Parmi d'autres questions, tout s'était un peu trop répété dans sa tête alors qu'elle se retrouvait seule dans cette pièce. Elle n'était pas jalouse, oui, on avait compris.
Vraiment pas plus qu'un peu... ou pas du tout.

Si elle se mettait à y réfléchir plus longuement, c'est sûr, elle pourrait se trouver de nouvelles excuses, des mieux même, des qui pourraient justifier son comportement sans qu'on ne vienne la questionner sur son attachement à son ancien beau-frère.
Evidemment, pour ça, il faudrait mettre de côté le fait qu'il lui avait manqué depuis son départ. Il faudrait taire ses nombreuses fois où elle l'avait engueulé par la pensée d'être partie comme ça. Il ne faudrait pas non plus dire que pour un Kotani, surtout le specimen Maiko, il était plus simple d'être en colère que d'être triste... spécialement dans certains cas... surtout quand il concernait un homme qui avait été à la fois son beau-frère et son patron.

Elle avait commencé par se forcer à taire la tristesse après cette histoire avec Akane. Avec beaucoup d'obstination, elle avait essayé de le détester et d'avoir vraiment envie de lui en coller une. Parce qu'il s'était tellement foutu d'eux alors pourquoi prendre sa défense ? Il lui manquait c'est vrai, il lui avait fait de la peine... et elle aurait encore plus de mal à le reconnaître que la première vérité... mais il était tellement plus simple de se disputer avec lui que de regretter un temps qui n'avait existé que dans son coeur.
Oui, être en colère, ça faisait moins de peine... ça cachait le reste en tout cas.
Alors, quand il était parti, plutôt que d'admettre plus franchement qu'il lui manquait, elle avait enterré tout ça sur des reproches. Parce que s'attacher une deuxième fois à lui, ce n'était pas permis quand la première fois avait été un désastre. Qu'il ait joué le connard ou non n'y changeait pas grand chose, cette comédie l'avait blessée. Son départ l'avait blessé. Alors il valait mieux imaginer une cible à son effigie pour lui balancer des fléchettes.

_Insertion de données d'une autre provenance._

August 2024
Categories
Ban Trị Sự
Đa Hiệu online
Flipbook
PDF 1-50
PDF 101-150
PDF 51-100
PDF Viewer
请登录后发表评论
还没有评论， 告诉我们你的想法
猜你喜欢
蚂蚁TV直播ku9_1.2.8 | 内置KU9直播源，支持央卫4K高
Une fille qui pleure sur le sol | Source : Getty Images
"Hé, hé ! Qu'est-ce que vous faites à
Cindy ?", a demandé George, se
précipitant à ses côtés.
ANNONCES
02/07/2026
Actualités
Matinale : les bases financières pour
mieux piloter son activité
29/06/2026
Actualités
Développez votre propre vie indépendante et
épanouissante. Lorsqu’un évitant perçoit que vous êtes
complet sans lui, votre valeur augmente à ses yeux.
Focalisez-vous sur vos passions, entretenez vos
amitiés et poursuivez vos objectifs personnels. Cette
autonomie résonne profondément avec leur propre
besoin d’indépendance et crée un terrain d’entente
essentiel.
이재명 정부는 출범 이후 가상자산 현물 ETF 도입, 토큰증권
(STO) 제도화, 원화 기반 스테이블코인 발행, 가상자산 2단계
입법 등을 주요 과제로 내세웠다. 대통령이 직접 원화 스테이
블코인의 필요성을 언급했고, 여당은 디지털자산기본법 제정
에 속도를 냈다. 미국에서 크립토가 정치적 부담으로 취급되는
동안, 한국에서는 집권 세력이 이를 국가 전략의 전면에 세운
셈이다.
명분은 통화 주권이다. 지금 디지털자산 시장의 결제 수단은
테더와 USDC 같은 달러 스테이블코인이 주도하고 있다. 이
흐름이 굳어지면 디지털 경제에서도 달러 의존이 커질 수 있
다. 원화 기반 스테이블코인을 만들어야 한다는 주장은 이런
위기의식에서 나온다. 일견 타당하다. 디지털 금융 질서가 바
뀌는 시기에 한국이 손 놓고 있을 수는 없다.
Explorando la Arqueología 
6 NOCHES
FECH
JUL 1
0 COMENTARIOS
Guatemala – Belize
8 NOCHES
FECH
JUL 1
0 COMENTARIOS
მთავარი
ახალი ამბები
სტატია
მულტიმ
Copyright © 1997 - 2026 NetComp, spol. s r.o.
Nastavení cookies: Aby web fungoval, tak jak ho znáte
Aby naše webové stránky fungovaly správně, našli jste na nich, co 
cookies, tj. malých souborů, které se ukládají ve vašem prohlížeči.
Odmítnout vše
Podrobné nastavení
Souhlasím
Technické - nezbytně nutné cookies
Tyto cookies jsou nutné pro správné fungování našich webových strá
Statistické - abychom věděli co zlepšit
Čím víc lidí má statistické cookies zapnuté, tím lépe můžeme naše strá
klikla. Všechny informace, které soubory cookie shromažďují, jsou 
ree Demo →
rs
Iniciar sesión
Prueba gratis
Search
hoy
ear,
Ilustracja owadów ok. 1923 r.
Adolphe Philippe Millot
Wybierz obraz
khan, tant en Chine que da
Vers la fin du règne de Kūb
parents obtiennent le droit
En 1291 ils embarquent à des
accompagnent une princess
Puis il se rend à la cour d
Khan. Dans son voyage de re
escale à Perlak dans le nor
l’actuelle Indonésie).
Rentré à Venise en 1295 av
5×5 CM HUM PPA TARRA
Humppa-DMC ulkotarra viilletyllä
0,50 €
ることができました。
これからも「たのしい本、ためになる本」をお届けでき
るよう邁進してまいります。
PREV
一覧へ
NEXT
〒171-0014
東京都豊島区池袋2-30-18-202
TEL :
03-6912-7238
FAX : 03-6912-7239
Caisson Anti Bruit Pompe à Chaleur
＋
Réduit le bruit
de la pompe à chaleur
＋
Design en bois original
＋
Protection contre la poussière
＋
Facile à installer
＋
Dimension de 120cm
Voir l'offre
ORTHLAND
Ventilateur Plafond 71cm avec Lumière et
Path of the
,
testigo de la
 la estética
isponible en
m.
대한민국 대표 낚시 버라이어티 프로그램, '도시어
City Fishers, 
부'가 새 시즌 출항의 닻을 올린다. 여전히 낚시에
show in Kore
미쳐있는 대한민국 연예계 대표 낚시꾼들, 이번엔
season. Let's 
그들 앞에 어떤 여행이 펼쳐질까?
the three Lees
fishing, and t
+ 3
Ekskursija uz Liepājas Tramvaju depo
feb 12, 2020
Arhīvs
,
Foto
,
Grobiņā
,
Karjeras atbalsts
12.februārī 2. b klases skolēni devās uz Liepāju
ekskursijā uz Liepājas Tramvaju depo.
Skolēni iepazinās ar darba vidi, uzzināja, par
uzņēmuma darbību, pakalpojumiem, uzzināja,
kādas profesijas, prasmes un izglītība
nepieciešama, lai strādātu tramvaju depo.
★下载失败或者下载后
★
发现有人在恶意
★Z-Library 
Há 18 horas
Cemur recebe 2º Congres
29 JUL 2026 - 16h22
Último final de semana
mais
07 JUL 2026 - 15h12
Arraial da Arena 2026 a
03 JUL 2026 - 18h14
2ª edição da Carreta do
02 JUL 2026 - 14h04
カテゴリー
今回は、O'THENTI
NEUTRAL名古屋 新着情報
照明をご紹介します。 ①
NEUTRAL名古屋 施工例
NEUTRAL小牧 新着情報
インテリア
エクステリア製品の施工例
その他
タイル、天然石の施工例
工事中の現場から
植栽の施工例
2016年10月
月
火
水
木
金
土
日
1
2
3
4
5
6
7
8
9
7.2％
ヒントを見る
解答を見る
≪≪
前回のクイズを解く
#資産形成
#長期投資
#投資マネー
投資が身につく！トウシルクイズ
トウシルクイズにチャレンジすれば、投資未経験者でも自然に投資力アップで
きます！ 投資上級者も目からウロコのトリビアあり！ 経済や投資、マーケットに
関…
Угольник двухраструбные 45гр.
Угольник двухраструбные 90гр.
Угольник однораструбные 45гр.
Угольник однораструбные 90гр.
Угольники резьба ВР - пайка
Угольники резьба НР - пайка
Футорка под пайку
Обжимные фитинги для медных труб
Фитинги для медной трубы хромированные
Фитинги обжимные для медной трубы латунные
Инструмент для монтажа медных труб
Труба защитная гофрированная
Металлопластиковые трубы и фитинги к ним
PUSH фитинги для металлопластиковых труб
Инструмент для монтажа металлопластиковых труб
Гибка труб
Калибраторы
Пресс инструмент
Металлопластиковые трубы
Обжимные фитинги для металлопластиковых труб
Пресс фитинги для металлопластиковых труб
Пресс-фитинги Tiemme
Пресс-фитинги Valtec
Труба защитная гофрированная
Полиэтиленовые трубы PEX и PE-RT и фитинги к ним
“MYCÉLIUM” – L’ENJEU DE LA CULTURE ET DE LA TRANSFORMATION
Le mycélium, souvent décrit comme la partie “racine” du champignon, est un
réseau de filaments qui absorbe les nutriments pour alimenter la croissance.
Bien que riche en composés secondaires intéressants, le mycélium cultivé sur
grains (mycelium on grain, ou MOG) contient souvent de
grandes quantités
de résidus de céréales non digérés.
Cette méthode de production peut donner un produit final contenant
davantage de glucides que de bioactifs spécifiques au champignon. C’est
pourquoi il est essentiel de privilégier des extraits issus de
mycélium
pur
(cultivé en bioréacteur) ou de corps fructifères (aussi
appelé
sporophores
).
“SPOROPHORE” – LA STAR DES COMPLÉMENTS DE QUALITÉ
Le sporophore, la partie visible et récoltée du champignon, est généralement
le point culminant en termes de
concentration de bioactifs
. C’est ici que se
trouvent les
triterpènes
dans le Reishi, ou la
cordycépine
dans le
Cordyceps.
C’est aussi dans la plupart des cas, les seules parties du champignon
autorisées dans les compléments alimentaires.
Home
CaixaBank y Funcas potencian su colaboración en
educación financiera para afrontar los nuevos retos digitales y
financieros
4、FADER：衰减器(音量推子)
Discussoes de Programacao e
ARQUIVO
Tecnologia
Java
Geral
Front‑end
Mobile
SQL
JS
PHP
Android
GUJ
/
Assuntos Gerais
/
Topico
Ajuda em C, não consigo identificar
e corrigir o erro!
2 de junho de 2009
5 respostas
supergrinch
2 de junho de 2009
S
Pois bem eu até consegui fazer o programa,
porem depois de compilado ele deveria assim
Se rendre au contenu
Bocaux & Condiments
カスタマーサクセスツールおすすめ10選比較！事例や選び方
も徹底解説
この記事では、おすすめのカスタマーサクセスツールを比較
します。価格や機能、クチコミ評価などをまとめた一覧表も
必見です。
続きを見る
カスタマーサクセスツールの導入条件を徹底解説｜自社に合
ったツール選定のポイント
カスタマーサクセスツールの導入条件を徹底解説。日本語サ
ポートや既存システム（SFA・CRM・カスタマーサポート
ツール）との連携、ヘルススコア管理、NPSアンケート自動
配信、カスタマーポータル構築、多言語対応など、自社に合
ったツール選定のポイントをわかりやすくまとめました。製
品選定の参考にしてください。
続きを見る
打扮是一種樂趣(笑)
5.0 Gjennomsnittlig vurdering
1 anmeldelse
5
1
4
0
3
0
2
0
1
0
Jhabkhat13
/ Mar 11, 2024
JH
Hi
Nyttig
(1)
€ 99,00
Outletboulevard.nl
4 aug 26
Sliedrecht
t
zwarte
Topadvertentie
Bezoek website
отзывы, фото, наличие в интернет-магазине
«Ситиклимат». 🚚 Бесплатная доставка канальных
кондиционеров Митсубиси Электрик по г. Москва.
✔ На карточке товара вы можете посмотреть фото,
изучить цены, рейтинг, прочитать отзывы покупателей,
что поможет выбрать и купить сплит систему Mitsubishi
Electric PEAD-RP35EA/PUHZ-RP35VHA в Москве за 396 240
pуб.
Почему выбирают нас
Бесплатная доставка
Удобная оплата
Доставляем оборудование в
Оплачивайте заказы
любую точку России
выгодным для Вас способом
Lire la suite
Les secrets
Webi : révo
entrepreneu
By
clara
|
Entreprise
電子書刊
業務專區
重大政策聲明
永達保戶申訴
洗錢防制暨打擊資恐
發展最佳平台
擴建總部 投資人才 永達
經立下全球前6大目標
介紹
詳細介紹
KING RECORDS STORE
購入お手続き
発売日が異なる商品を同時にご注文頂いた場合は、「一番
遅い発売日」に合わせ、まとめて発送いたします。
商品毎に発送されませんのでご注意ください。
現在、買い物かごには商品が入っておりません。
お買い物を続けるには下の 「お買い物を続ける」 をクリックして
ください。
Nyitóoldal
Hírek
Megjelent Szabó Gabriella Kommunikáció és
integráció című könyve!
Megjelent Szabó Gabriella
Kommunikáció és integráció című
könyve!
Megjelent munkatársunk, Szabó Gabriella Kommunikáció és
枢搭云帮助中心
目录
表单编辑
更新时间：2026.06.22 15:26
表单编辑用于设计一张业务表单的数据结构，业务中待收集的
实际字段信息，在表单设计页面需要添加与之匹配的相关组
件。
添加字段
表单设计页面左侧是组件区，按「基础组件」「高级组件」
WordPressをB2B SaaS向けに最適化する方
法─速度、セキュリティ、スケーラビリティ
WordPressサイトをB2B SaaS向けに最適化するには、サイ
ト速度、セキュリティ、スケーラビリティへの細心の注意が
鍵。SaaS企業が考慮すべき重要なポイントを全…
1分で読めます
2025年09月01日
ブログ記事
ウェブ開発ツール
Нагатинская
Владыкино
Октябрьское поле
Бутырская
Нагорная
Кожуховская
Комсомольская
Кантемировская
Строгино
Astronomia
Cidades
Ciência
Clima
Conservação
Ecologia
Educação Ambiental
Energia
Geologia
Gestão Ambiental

Mais aujourd'hui, elle ne l'avait pas tant frappé que ça sa cible matérialisée en vrai. Lui laisser sa main, en revanche, elle l'avait fait.
Elle pouvait mettre ça sur le départ de Yue et Kô, mais il ne s'agissait pas que de ça...
Elle était triste... plus qu'en colère.
Mais elle était réellement en colère pour cette fausse blonde à la poitrine refaite, et pas que.
D'accord.
Elle n'était pas assez débile pour ne pas tirer de conclusions quand en plus son cerveau avait aidé dans la suggestion, n'est-ce pas ?

Tirant son téléphone portable de sa poche, elle l'avait abandonné sur le meuble le plus proche avant de prendre la direction du balcon. La porte aurait été peut-être un meilleur choix mais c'est là qu'elle avait décidé de prendre l'air.
Pour penser à autre chose... ou réfléchir ?
Tenter le première était sans succès, elle n'arrêtait pas d'y revenir, comme si le mot "jalouse" avait traumatisé ses pensées ou bousculer une excellente technique qui avait si bien marché jusque là... il fallait le croire en tout cas.
Le regard perdu sur la vue, son bras s'était tendu de longues secondes pour laisser la pluie le tremper à nouveau. L'averse semblait partie pour durer un moment. Interdiction de sortir et obligation de réfléchir hein ?

Han était Daisuke.
Han lui plaisait... c'est vrai... quelque chose l'avait séduit en dehors de la sécurité de parler à un inconnu qu'on ne rencontrait jamais.
Peut-être qu'elle devait juste se faire à la nouvelle parce que ça embrouillait tout dans sa tête.
C'est sûr, ça aurait été plus pratique s'il avait été un autre.
Pourquoi ?
Un débile, pas très plaisant à regarder et complètement nul au tetris.
Oui, ça aurait été mieux...
C'est sûr que là, elle n'aurait pas été... jalouse... un peu plus qu'un peu... Han et Daisuke associés... c'était dangereux... un combo mortel.... Parce que cet abruti n'était pas si gras, pas si abruti que ça aussi...

Peut-être qu'il aurait mieux valu choisir l'averse pour réfléchir. Avec un peu de chance, ça lui aurait éclairci les idées.
Toujours perdue dans ses pensées quand le faux gras était revenu, elle en avait légèrement sursauté quand elle l'avait senti s'approcher, peu de temps avant que ses bras ne viennent entourer ses épaules « .... » alors non, sérieusement, ça n'allait pas être possible. Son coeur n'allait pas se mettre à faire une crise cardiaque.
Cogner son tibia... ou lui faire une prise pour le faire basculer au-dessus du balcon... bonne idée, Yasuo serait définitivement fan.
... ou prendre trente secondes pour analyser un peu plus... pour une fois... si elle se concentrait sur cette étreinte et sur les battements de son coeur en écho, ça donnait une réponse comment ?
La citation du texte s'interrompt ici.